L'infirmière Magazine n° 415 du 01/05/2020

 

POLITIQUE SANTÉ

ACTUALITÉS

FOCUS

ADRIEN RENAUD  

Durant les mois de mars et avril, Emmanuel Macron, Édouard Philippe et Olivier Véran ont rivalisé d’ingéniosité pour annoncer des mesures financières en faveur d’un système de santé gravement secoué par le coronavirus.

La santé n’a pas de prix, mais elle a un coût. Cet adage bien connu prend un sens tout particulier pour un gouvernement qui se trouve confronté, avec le Covid-19, à « la plus grave crise sanitaire qu’ait connue la France depuis un siècle », selon les mots du Président dans son allocution du 12 mars. Et qui dit crise exceptionnelle dit réponse du même acabit, y compris sur le plan financier.

« Huit milliards d’euros sont prévus pour les dépenses exceptionnelles de santé pour faire face à l’épidémie », a ainsi annoncé Édouard Philippe, à l’issue du conseil des ministres du 15 avril. Des mesures qui doivent permettre « d’investir dans l’achat de matériel et de masques pour près de quatre milliards, et de financer les mesures pour le personnel soignant », a-t-il précisé.

C’est probablement cette seconde partie du plan gouvernemental qui a été la plus commentée. « Nous verserons une prime, exempte de tout prélèvement social ou fiscal, de 1 500 € à tous les personnels qui gèrent la crise du Covid-19 dans les hôpitaux des départements les plus touchés, ainsi qu’aux personnels des services ayant accueilli des patients Covid dans les départements moins touchés, a indiqué le Premier ministre. Et pour tous les autres personnels des hôpitaux ne bénéficiant pas du taux maximal tel que je viens de le décrire, nous verserons 500 €. »

Réactions mitigées

Les réactions à l’annonce des huit milliards gouvernementaux sont cependant restées mitigées. « Méfiance entre les discours et la réalité », s’est par exemple exclamé, à propos de la prime de 1 500 €, Thierry Amouroux, porte-parole du Syndicat national des professionnels infirmiers (SNPI-CFECGC) dans un communiqué.

« Il est difficile de ne pas saluer cette aumône », a de son côté estimé le collectif Interurgences, ajoutant aussitôt que la prime en question ne réglait en rien les revendications portées par le mouvement depuis plus d’un an : augmentation des salaires, ouvertures de lits et recrutement de personnel.

L’effort consenti par le gouvernement n’est pourtant, à son échelle, pas négligeable. Pour en juger, il faut comparer les huit milliards promis à l’ensemble des dépenses de santé financées par la loi de financement de la Sécurité sociale (LFSS) pour 2020, qui s’établissaient à 206 milliards d’euros. L’augmentation de l’Objectif national de dépenses d’Assurance maladie (Ondam) passerait, du fait des dépenses exceptionnelles, de 2,5 à 7 %, a estimé Olivier Véran à l’issue du conseil des ministres.

Un plan (d’investissement) sur la comète ?
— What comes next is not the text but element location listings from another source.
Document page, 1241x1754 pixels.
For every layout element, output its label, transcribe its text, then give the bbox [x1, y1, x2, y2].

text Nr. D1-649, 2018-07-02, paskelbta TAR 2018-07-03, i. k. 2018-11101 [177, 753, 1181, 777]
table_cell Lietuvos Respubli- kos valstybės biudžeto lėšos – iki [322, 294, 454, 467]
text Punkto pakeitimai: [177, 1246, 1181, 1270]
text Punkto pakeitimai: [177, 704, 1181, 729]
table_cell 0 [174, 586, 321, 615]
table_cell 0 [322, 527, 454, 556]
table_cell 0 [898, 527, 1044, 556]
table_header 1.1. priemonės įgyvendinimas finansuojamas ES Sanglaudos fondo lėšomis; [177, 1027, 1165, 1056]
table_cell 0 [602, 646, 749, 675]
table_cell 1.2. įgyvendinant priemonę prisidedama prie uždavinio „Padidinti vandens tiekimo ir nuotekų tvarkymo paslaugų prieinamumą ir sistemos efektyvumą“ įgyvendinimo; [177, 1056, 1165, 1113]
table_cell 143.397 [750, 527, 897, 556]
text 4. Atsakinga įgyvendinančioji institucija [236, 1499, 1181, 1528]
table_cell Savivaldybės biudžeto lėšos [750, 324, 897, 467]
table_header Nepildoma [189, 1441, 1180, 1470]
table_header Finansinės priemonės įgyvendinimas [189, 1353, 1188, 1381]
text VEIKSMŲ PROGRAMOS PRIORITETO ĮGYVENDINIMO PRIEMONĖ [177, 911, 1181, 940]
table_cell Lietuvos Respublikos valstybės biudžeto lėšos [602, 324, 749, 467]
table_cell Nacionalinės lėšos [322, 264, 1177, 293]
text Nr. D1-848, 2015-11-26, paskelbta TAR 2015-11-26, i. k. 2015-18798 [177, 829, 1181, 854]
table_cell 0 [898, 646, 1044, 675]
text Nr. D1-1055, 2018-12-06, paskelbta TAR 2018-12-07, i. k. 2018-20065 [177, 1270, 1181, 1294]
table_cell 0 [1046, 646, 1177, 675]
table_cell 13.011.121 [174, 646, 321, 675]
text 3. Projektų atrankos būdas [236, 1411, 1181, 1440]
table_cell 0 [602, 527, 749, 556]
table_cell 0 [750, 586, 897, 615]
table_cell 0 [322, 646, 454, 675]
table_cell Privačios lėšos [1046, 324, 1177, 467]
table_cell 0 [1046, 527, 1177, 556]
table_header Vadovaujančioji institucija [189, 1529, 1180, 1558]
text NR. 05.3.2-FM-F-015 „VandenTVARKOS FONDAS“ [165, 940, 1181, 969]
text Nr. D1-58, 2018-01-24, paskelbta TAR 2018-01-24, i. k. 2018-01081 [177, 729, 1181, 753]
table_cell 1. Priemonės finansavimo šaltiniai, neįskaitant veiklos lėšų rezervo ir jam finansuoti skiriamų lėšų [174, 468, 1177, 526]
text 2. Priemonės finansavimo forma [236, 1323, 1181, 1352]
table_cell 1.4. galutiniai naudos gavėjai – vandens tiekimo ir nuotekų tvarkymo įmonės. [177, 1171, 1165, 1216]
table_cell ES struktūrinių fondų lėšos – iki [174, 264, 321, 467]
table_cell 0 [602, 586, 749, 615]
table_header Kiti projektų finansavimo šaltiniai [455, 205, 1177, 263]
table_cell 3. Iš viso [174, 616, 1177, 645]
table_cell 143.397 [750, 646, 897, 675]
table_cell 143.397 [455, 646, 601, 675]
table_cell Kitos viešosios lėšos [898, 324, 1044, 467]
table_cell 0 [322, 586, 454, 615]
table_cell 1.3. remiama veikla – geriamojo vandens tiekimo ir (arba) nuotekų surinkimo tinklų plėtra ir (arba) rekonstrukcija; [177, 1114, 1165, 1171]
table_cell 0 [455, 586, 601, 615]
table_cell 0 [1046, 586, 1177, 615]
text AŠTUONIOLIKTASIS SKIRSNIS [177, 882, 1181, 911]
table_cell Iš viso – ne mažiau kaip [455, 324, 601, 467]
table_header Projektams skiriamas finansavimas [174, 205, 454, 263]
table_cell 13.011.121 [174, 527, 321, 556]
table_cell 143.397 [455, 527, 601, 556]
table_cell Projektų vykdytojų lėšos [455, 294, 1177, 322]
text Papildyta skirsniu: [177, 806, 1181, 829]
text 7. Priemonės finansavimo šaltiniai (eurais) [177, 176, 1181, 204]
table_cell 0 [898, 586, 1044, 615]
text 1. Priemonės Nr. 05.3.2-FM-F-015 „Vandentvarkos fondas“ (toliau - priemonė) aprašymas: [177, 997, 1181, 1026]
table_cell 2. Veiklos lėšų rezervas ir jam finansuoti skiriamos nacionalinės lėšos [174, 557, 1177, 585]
Mais surtout, les annonces gouvernementales ne se sont pas arrêtées aux huit milliards. En déplacement à l’hôpital de Mulhouse, le 25 mars, Emmanuel Macron avait en effet promis pour l’après-pandémie « un plan massif d’investissement » pour l’hôpital et une « revalorisation de l’ensemble des carrières ». Depuis, cependant, peu de détails et aucun chiffre ne sont venus donner corps à la promesse présidentielle. Il faut dire que l’incertitude sur le contexte économique de l’après-crise est totale. Le Premier ministre tablait, dans son allocution du 15 avril, sur une contraction du PIB de l’ordre de 8 %, ce qui devrait mécaniquement peser sur les recettes fiscales et sur celles de l’Assurance maladie. Le déficit public devrait par ailleurs, selon Édouard Philippe, monter à 9 % du PIB, et la dette devrait s’élever à 115 % du PIB. On peut donc légitimement se demander si, dans ces conditions, le gouvernement aura les moyens de financer ses promesses mirobolantes.

SÉCURITÉ SOCIALE

Un PLFSS rectificatif courant 2020

Le directeur général de la Caisse nationale d’Assurance maladie (Cnam), Nicolas Revel, a estimé le 15 avril dernier, lors d’une audition par la commission des affaires sociales du Sénat, qu’il était trop tôt pour introduire un Projet de loi de financement de la Sécurité sociale (PLFSS) rectificatif. « Qu’il y ait un PLFSS rectificatif courant 2020 me paraît évident », a-t-il indiqué, cité par l’agence APMNews. Mais il a ajouté que ce dernier ne pourrait selon lui intervenir « que lorsque l’on aura un peu stabilisé quelques éléments de moindre dépense et de sur-dépense ».